Use the information you gathered in Part 1 to determine if the alert should be classified as a true positive, false positive, or in need of further information about the environment.
1. Sid 1-54630
False Positive in this environment, BIND is running on a Linux server
2. CVE-2021-3438
True Positive – Since this environment includes HP Printers this alert is very likely
3. CVE-2020-5723
True Positive – The UCM 6200 series IP phone system is specifically listed.
4. Sid 1-46597
True Positive – This alert affects Windows 10, and Windows 2016 Servers.
5. CVE-2020-28374
False Positive – Alert pertains to Unix/Linux systems.
6. Sid 1-31814
True Positive – Malware applicable to Windows based systems.
7. Sid 1-50089
True Positive – Remote execution possibility for Windows systems.
8. Sid 1-50190
False Positive – The alert is applicable to several Linux distributions.
9. Sid 1-49188
False Positive – Linux Trojan primarily using a perl executable.
10. Sid1-46991
Likely False Positive, needs further investigation – Affects MacOS and other Apple OSs. It’s possible a user brought their own device and connected to the network.
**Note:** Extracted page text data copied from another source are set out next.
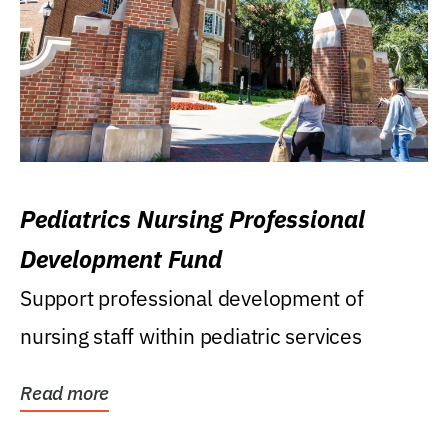
Pediatrics Nursing Professional
Development Fund
Support professional development of
nursing staff within pediatric services
Read more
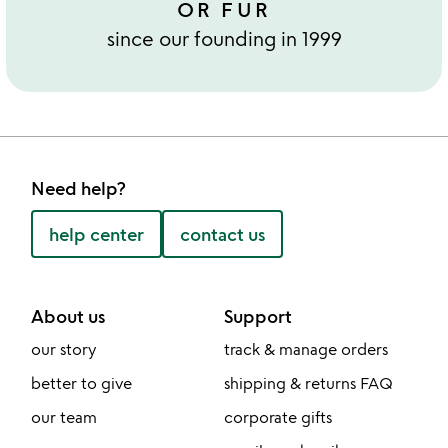
OR FUR
since our founding in 1999
Need help?
help center
contact us
About us
Support
our story
track & manage orders
better to give
shipping & returns FAQ
our team
corporate gifts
Part 3: Classify Alerts in a Linux Environment
In this scenario, you are working in a primarily Linux environment consisting of Linux servers that provide DNS, web services, and email. The environment also includes Linux workstations, a Cisco IP phone system, Epson printers, and various application software.
Use the information you gathered in Part 1 to determine if the alert should be classified as a true positive, false positive, or in need of further information about the environment.
1. Sid 1-54630
True Positive in this environment, BIND is running on a Linux server
2. CVE-2021-3438
False Positive – This alert applies to HP and Samsung printers and is a driver issue for Windows. This environment is using Linux workstations.
3. CVE-2020-5723
False Positive – The IP phone system in use is a Cisco system.
4. Sid 1-46597
False Positive – This alert affects Windows 10, and Windows 2016 Servers. This environment is using Linux workstations.
5. CVE-2020-28374
True Positive – Alert pertains to a kernel vulnerability in Linux systems.
6. Sid 1-31814
False Positive – Malware applicable to Windows based systems. This environment is using Linux workstations.
7. Sid 1-50089
False Positive – Remote execution possibility for Windows systems. This environment is using Linux workstations.
8. Sid 1-50190
True Positive – The alert is applicable to several Linux distributions.
9. Sid 1-49188
True Positive – Linux Trojan primarily using a perl executable.
10. Sid1-46991
Likely False Positive, needs further investigation – Affects MacOS and other Apple OSs. It’s possible a user brought their own device and connected to the network.